The GAO said that the Centers for Medicare and Medicare Services, an arm of the Department of Health and Human Services, has spent about $117 million on these audits, but so far has recouped just $14 million. CMS officials counter that the mere threat of RADV these audits has caused health plans to voluntarily return approximately $650 million in overpayments – and that upcoming audits will recover tens of millions more.

"As the MA (Medicare Advantage) program continues to grow, safeguarding the program from loss is critical," the GAO report said. The report did not name any of the health plans studied. read more »

Exclusive: U.S. investigates market-making operations of Citadel, KCG

Federal authorities are investigating the market-making arms of Citadel LLC and KCG Holdings Inc, looking into the possibility that the two giants of electronic trading are giving small investors a poor deal when executing stock transactions on their behalf.

The Justice Department has subpoenaed information from Citadel and KCG (KCG.N) related to the firms' execution of stock trades on behalf of clients, according to people familiar with the investigation.

Authorities are examining internal data concerning the firms’ routing of customer stock orders through exchanges and other trading systems, to see whether they are giving customers unfavorable prices on trades in order to capture more profit on the transactions, according to the people familiar with the inquiry. Under Securities and Exchange Commission rules, U.S. brokers are legally required to seek the “best execution reasonably available” on orders, a standard meant to ensure that all customers get a favorable price and a swift trade.

The Justice Department has looked at a number of high-speed trading firms that pay retail brokerages to sell them their flow of customer orders for stock trades. This segment of the industry is known as wholesale market making.

The documents subpoenaed from KCG related to the firm’s market making activities from 2009 to 2011, according to a person familiar with the KCG probe. In 2012, the head of KCG’s electronic trading group, which included its wholesale market making arm, Jamil Nazarali, left the firm to join Citadel.

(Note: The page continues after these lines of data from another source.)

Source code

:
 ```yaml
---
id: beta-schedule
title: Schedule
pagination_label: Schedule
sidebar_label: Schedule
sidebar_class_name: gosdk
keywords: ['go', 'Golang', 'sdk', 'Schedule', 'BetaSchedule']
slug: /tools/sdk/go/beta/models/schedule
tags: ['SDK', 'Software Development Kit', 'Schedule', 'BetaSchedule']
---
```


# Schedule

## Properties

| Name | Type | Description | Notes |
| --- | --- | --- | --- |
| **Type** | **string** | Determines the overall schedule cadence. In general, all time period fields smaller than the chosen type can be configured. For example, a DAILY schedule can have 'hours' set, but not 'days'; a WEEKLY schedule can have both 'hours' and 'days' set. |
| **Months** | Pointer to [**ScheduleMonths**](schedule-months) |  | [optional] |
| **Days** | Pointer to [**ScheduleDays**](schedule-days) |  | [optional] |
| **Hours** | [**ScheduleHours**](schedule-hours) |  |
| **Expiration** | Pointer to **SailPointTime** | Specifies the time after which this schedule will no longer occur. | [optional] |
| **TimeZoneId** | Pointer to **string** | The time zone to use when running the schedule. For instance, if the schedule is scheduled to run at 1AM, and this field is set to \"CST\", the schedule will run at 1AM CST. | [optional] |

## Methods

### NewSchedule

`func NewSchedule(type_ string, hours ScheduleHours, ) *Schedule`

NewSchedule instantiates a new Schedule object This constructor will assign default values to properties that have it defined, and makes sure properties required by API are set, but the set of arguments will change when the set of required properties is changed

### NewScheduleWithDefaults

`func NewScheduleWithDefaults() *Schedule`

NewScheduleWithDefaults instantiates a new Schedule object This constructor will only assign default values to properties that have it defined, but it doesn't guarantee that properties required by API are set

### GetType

Since then, Citadel’s own wholesale market maker has grown substantially under Nazarali. read more »

BNA Insights: The Sound of Uncertainty — Whistle-Blowers and the SEC

If you blow a whistle and the Securities and Exchange Commission isn’t around to hear it, does it still make a sound? For almost six years, courts, including two federal appeals courts, have been divided on this question.

In particular, they disagree over who qualifies as a “whistle-blower” for purposes of Dodd-Frank Wall Street Reform and Consumer Protection Act anti-retaliation protections. Some courts focus on the act while others focus on the recipient of the report—i.e., is reporting suspected misconduct to corporate managers sufficient, or must the would-be whistleblower take his or her concerns to the SEC?

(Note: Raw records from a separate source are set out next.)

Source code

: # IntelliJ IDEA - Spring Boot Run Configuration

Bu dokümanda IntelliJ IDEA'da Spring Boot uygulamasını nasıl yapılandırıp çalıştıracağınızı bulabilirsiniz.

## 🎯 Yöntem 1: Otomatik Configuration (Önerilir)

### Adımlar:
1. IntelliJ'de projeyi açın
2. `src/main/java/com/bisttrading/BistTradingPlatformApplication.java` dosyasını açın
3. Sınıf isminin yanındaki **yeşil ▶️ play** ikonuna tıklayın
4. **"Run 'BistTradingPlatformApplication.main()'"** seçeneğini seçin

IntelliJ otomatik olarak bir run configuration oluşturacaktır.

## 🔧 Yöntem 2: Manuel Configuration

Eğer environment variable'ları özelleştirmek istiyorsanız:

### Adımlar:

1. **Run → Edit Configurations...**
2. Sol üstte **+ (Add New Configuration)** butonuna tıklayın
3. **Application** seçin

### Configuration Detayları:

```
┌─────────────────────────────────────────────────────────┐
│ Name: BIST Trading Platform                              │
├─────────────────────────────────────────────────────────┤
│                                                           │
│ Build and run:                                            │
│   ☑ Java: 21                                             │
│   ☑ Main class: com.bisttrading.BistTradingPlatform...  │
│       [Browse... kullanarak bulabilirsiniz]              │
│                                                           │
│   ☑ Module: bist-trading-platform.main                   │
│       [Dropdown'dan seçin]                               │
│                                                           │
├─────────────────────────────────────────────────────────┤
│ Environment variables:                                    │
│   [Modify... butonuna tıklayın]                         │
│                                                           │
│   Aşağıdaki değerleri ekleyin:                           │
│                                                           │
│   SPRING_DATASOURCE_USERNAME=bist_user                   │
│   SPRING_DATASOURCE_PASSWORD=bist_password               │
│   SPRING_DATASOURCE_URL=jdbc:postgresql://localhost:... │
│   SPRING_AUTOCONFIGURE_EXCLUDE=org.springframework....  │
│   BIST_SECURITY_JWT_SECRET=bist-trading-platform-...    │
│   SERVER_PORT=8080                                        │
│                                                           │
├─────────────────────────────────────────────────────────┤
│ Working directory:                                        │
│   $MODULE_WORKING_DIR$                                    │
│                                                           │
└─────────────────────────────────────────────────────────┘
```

The Dodd-Frank whistle-blower provisions were enacted in response to the SEC’s failure to investigate Bernard Madoff, despite complaints by tipster Harry Markopolos that the convicted fraudster's investment advisory business was a Ponzi. In overhauling the whistle-blower program, Congress mandated new incentives and protections for those who report suspected securities law violations. These mandates have confused American courts ever since.

In its definitions section, Dodd-Frank states that a whistle-blower is “[a]ny individual who provides . . . information [concerning a securities violation] to the Commission.” 15 U.S.C.A. § 78u-6 (2010) (emphasis added). The source of the confusion lies further in the text–a cross-reference in Dodd-Frank to the Sarbanes-Oxley Act.

Specifically, Dodd Frank provides that “[n]o employer may . . . directly or indirectly . . . discriminate against, a whistleblower. . . in making disclosures that are required or protected under the Sarbanes-Oxley Act of 2002.” 15 U.S.C.A. § 78u-6 (2010). (emphasis added).